Simulation was positively evaluated by the majority of the students and mentors in this study. The findings confirm that ultrasound simulators provide positive learning opportunities in a risk-free environment, which reduces stress for the student, and potential harm to patients. Confidence levels were increased, thereby improving future clinical scanning experiences for both the student and their patients. Busy clinical departments acknowledge the advantages of opportunities for students to acquire basic psychomotor skills in a classroom setting, thereby avoiding the inevitable reduction in patient throughput which results from clinical practice training. The limitations of simulation equipment to support the development of the full range of clinical skills required by sonographers were highlighted and suggestions made for more effective integration of simulation into the teaching and learning process. Simulation should therefore remain as one component in a larger picture of education and there is a need to ensure effective integration of technology with clinical practice, and professionalism. The primary aim of incorporating simulation into sonography education should always be to improve patient safety whilst helping to achieve fitness to practise.

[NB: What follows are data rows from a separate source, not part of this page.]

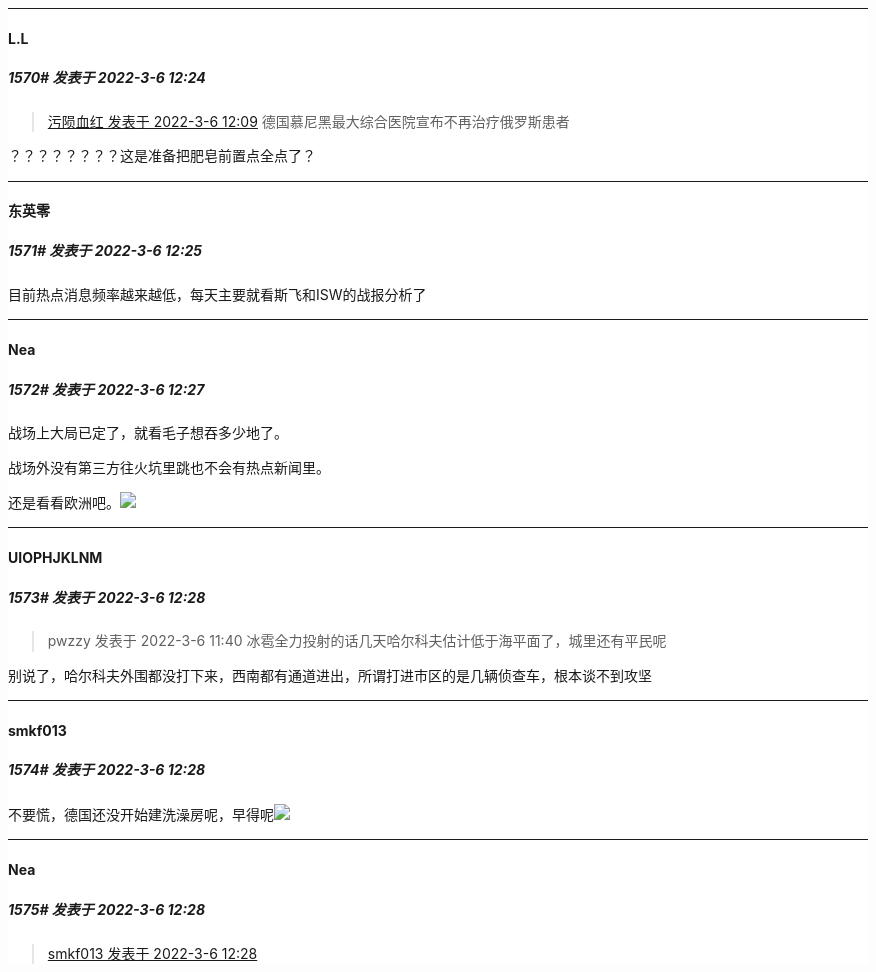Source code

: *****

####  L.L  
##### 1570#       发表于 2022-3-6 12:24

<blockquote><a href="httphttps://bbs.saraba1st.com/2b/forum.php?mod=redirect&amp;goto=findpost&amp;pid=54935221&amp;ptid=2055879" target="_blank">污陨血红 发表于 2022-3-6 12:09</a>
德国慕尼黑最大综合医院宣布不再治疗俄罗斯患者</blockquote>
？？？？？？？？这是准备把肥皂前置点全点了？

*****

####  东英零  
##### 1571#       发表于 2022-3-6 12:25

目前热点消息频率越来越低，每天主要就看斯飞和ISW的战报分析了



*****

####  Nea  
##### 1572#       发表于 2022-3-6 12:27

战场上大局已定了，就看毛子想吞多少地了。

战场外没有第三方往火坑里跳也不会有热点新闻里。

还是看看欧洲吧。<img src="https://static.saraba1st.com/image/smiley/face2017/067.png" referrerpolicy="no-referrer">

*****

####  UIOPHJKLNM  
##### 1573#       发表于 2022-3-6 12:28

<blockquote>pwzzy 发表于 2022-3-6 11:40
冰雹全力投射的话几天哈尔科夫估计低于海平面了，城里还有平民呢</blockquote>
别说了，哈尔科夫外围都没打下来，西南都有通道进出，所谓打进市区的是几辆侦查车，根本谈不到攻坚

*****

####  smkf013  
##### 1574#       发表于 2022-3-6 12:28

不要慌，德国还没开始建洗澡房呢，早得呢<img src="https://static.saraba1st.com/image/smiley/face2017/067.png" referrerpolicy="no-referrer">

*****

####  Nea  
##### 1575#       发表于 2022-3-6 12:28

<blockquote><a href="httphttps://bbs.saraba1st.com/2b/forum.php?mod=redirect&amp;goto=findpost&amp;pid=54935429&amp;ptid=2055879" target="_blank">smkf013 发表于 2022-3-6 12:28</a>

Ultrasound simulators have the potential to enhance and transform sonography education. However, continued research needs to be undertaken in order to develop appropriate strategies to support students, educators and mentors in order to effectively integrate this methodology and maximise the advantages of the simulation experience.
Declarations
Conflict of interest: The author(s) declared no potential conflicts of interest with respect to the research, authorship, and/or publication of this article.
Funding: The author received no financial support for the research, authorship, and/or publication of this article.
Ethical approval: Institutional ethical approval was obtained for the study from the University of the West of England Ethics Committee in July 2014 (UWE REC REF No: HLS/13/07/97).
Guarantor: VG
Contributorship: This was a single-author study. VG conceived the study, researched the literature, carried out the interviews, wrote the manuscript and approved the final version.
Acknowledgements: Thank you to all those students and clinical mentors who contributed to this study.